Anyway, when we got back to our hotel we looked up true values of these HGVC memberships and found them to be valued on the resale market almost exactly at the number I originally came up with.  I felt validated.  We felt stupid, but refused to spend one more hour of our trip on dealing with the problem.  The day we got back, the rescission letter was in the mail.  Now I can no longer brag about being some great negotiator, or savvy numbers guy when I get beaten like I did by these people.  But that doesn't seem to be the end of the story.  More research is needed.


----------



## brp (May 10, 2017)

Minivanman said:


> Awesome replies!  Thanks people.  Yeah, I figured what we were told at the sales meeting turned out to be bull.  Still, it's hard to say the system isn't for us.



We were once told basically the same thing. In fact, on the system that he had he did seem to find some really good rates. Of course, when I looked afterward on the regular site, I was not able to find these. We weren't buying at the time anyway (and would not buy from the developer), but it was interesting to see.

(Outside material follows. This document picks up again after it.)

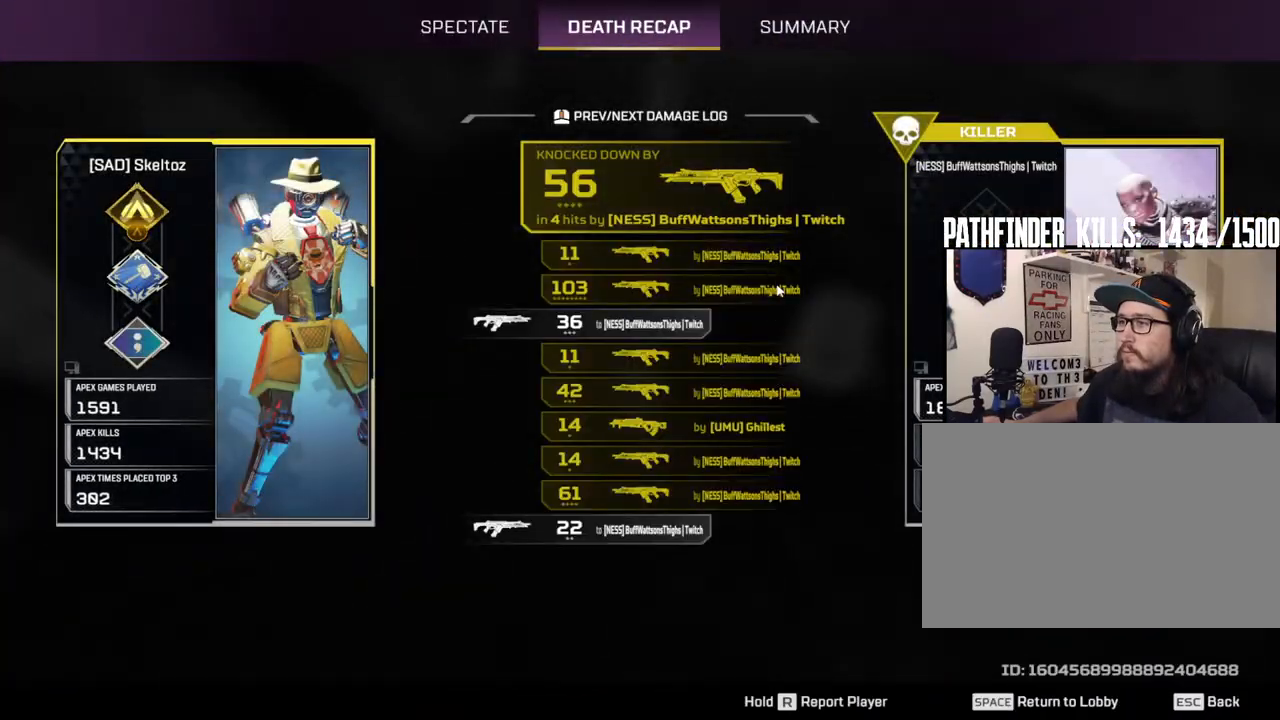
{"keys": [], "mouse": [], "events": [[50, "mouse_left", "down"], [150, "mouse_left", "up"]]}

If I ever do this again, maybe I'll bring my tablet and try it live if they claim this again 

Cheers.


----------



## SmithOp (May 10, 2017)

We value our points based on maintenance fees plus amortized upfront cost (I figure 20 years usage).  My point usage cost is 16 cents a point, so if a week in a one bedroom is 4800 points, my cost is $768.

There are point stretching ways to get better value like booking weekdays which are half the point cost.  I am on a trip now where I booked a studio for the weekend and a three bedroom plus for the weekdays.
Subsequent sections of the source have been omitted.